Alkoholmissbrauch und –abhängigkeit
Bei problematischem und abhängigem Alkoholkonsum spielen biologische, psychologische und soziale Faktoren eine wesentliche Rolle. Betroffene Personen versuchen durch den Einsatz von Suchtsubstanzen Störungen und Beeinträchtigungen zu verringern oder auszugleichen.

Die Suchtsubstanz Alkohol kann jedoch, wenn sie über einen längeren Zeitraum missbräuchlich konsumiert wird, zu einer Abhängigkeitserkrankung führen, die neue körperliche, psychische und soziale Störungen und Beeinträchtigungen verursacht.

Nahestehende sind mitbetroffen
Die Alkoholproblematik wirkt sich auch auf das soziale Umfeld aus. Das Leben der Angehörigen wie Partnerinnen und Partner, Kinder, Eltern etc. wird oft durch die Abhängigkeit der Betroffenen stark beeinträchtigt.

Diese Mitbetroffenheit führt so weit, dass das Handeln und Empfinden der Angehörigen bis hin zum Lebensinhalt durch das Verhalten der Betroffenen massgeblich bestimmt wird. Die eigenen Interessen und Bedürfnisse werden immer stärker vernachlässigt.

Hilfe durch Selbsthilfegruppen
Grundsätzlich erfolgt die Hilfe durch eine selbstgewollte persönliche Veränderung: Helfe ich mir selber, helfe ich der Gruppe und die Gruppe hilft mir.

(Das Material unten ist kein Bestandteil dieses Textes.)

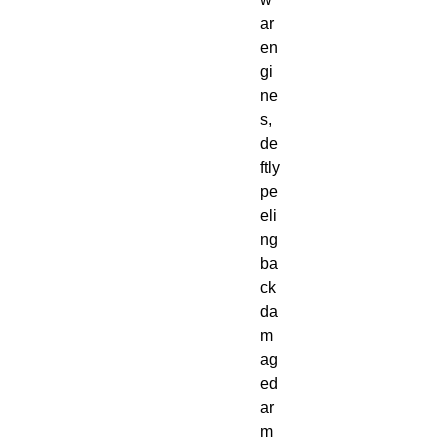
ar
en
gi
ne
s,
de
ftly
pe
eli
ng
ba
ck
da
m
ag
ed
ar
m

Betroffene Personen, Angehörige und nahestehende Personen können in gemeinsamen oder getrennten Gruppen Erfahrungen und Informationen austauschen. Die Erkenntnis, dass man dieselben Herausforderungen wie andere Personen zu bewältigen hat, ist bereits sehr hilfreich und wirkt unterstützend.

Jede Gruppe und jede einzelne Person innerhalb der Gruppe ist für sich allein verantwortlich. Die Gruppenleitenden sind keine Therapeuten, sondern ehemals betroffene Personen oder Angehörige, die die Gespräche anleiten. Die teilnehmenden Personen entscheiden selbst, wie aktiv sie sich einbringen und über welche Themen sie sprechen möchten.

Die Teilnehmenden durchbrechen ihre Isolation und erleben eine starke Solidarisierung innerhalb der Gruppe.

Jede teilnehmende Person verhält sich so ehrlich, wie es ihr möglich ist. Sie sollte sich und den anderen nichts vormachen und die übrigen Teilnehmenden so akzeptieren wie sie sind.